La información que aquí se transcribe es el retrato de un complejo cuadro en torno de un tratado de limitación fronteriza en el sector de los hielos continentales patagónicos suscripto en 1991 por los respectivos presidentes de ambos lados cordilleranos y resistido en su ratificación por los Parlamentos de uno y otro país. Cinco años después un engranaje de negociación surgida en la Cámara de Diputados con su igual del hermano país generaría a la postre un nuevo acuerdo, con la participación de los Senados que en el caso trasandino contenía una alta influencia pinochetista. Un ejemplo para ser tomado en cuenta en el caso de la explotación minera derivada también de un tratado común aprobado por los legisladores de aquí y de allá.

El Senado se apresta a dar esta semana un paso importante en la indefinida situación sobre el único punto de conflicto fronterizo entre la Argentina y Chile, pues hay consenso para votar un proyecto por el cual se le pide al Poder Ejecutivo que informe "de manera precisa" si es factible realizar un relevamiento técnico y la consecuente demarcación de la zona de Hielos Continentales.

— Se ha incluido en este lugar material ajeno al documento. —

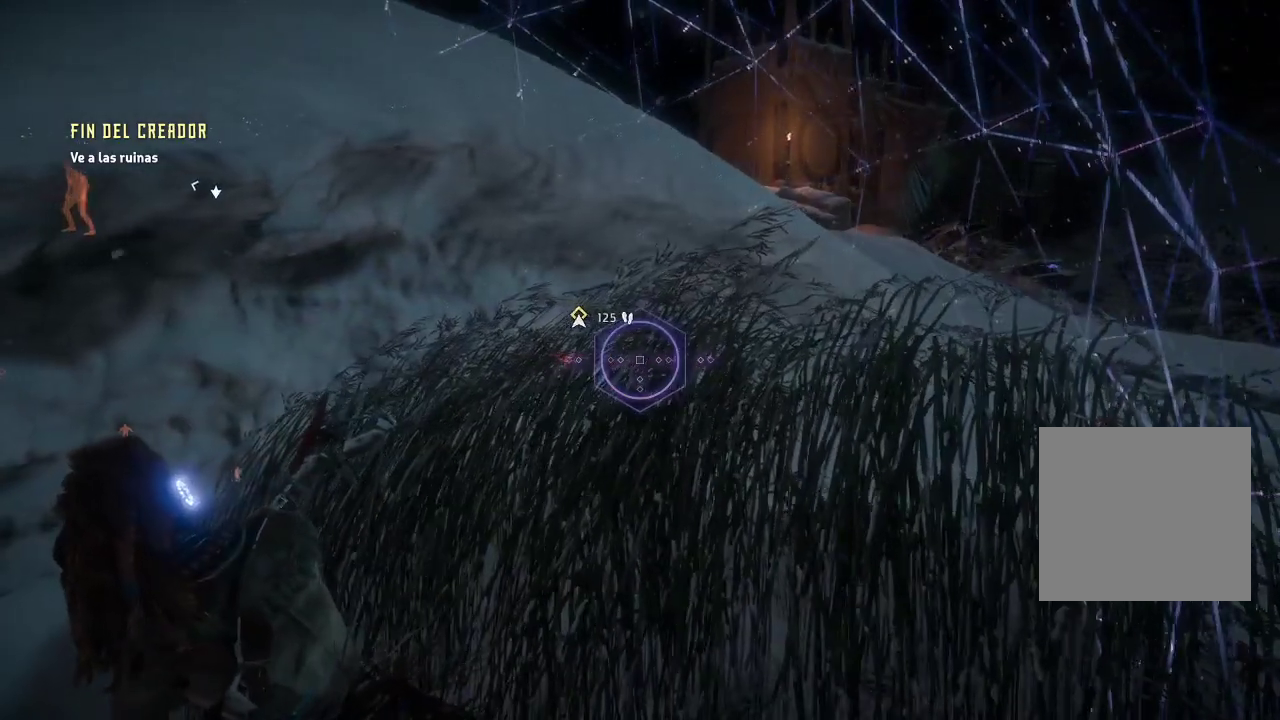
{"buttons": [], "left_stick": "center", "right_stick": "center", "events": [[67, "right_stick", "center"], [167, "right_stick", "left"], [367, "right_stick", "center"]]}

Con esto se intenta descomprimir la situación política interna y reactivar la suerte del controvertido acuerdo, cuya ratificación está pendiente en los parlamentos de ambos países.

También se le preguntará al PE qué actitud adoptó respecto del ofrecimiento del gobierno santacruceño para hacerse cargo del costo económico que demanden tanto el relevamiento técnico como la demarcación, y le pedirá que remita al Senado todos los antecedentes "debidamente actualizados" desde que, en 1991, se firmó el acuerdo Menem-Aylwin para precisar el límite de la zona comprendida entre el monte Fitz Roy y el cerro Daudet. Mediante dicho acuerdo se estableció entonces una línea poligonal fuertemente criticada por el Congreso.

 * Sin interferencias

Allegados al presidente de la comisión de Relaciones Exteriores del Senado, Eduardo Menem, aseguraron a La Nación que el pedido no interfiere con la posibilidad de que se incluya un protocolo adicional al acuerdo. Por el contrario, éste es visto como un elemento adicional, que podría agregarse para satisfacer las exigencias de legisladores oficialistas que resisten el acuerdo.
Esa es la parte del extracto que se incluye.